Kelompok pertama membangun mitos bahwa tanpa restu kelompok Washington Anda tidak bisa berbuat atau menjadi apa-apa dan karena itu baik secara diam-diam ataupun terang-terangan mereka lebih menjaga kepentingan asing dari pada kepentingan nasional. Sikap seperti ini menjadi amat menonjol sejak Indonesia terkena ''krismon''. Atau ketika Indonesia terkena tsunami Desember 2004 dan dunia sedang amat bersimpati pada penderitaan Indonesia sehingga terbuka peluang besar atau tawaran internasional untuk mendapatkan keringanan atas beban utang luar negeri, justru kelompok pertama di pemerintah yang sibuk berargumentasi menolak peluang tersebut dengan alasan merugikan Indonesia. Di balik itu--saya yakin--mereka bersikap aneh menolak keringanan internasional karena khawatir mengecewakan atau mengganggu kepentingan kreditor asing tempat mereka sebenarnya menggantungkan nasibnya.

Sesungguhnya banyak tokoh asing seperti Joseph Stiglitz dan John Perkins yang prihatin dengan sikap pemerintah Indonesia yang kurang membela kepentingan nasionalnya. Penjualan Indosat hanya satu dari amat banyak contoh. Keprihatinan itu kini lebih mengkhawatirkan lagi karena mereka yang siap jadi komprador bukan saja yang duduk di pemerintahan tetapi sudah meluas ke kalangan swasta/LSM (tidak semua LSM), dengan berbagai baju dan kedoknya.
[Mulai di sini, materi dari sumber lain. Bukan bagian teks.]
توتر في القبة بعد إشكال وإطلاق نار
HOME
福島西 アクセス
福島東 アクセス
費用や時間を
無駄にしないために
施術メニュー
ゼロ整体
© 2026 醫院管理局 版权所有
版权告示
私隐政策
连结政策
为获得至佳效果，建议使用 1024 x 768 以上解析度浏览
Kemiskinan, pengangguran, dan keinginan hidup layak telah mendorong mereka memusuhi negerinya sendiri dengan menerima penugasan (upah) dari asing.

Kepatuhan mereka terhadap perintah majikannya (sponsor luar negeri) menentukan besarnya dana (nafkah) yang diterima. Pengakuan dosa dari pelaku-pelaku dalam negeri yang telah bertobat, kecewa, ataupun karena konflik internal sebenarnya tidak berbeda dengan pertobatan John Perkins yang menyesal telah menjalankan misi perusakan di Indonesia. Meski sama-sama komprador, mereka yang duduk di dalam pemerintahan sering dibenturkan dengan yang di luar (swasta/LSM) karena perbedaan kepentingan atau persaingan dari sang majikan di luar negeri yang acap kali juga berbeda.

Berdasarkan fakta dan pengalaman sejarah yang kita miliki baik sebelum maupun sesudah merdeka, pengungkapan dan pertobatan oleh berbagai kalangan dan ahli terutama di luar negeri sesungguhnya sesama anak bangsa kita masih diadu domba dan kekayaan nasional tetap dijarah elite asing dan dalam negeri. Bedanya kini dalam pemerintahan yang katanya merdeka dan dengan payung demokrasi. Untuk membebaskannya tidak sekadar dengan slogan perubahan tetapi benar-benar dibutuhkan politik jalan baru.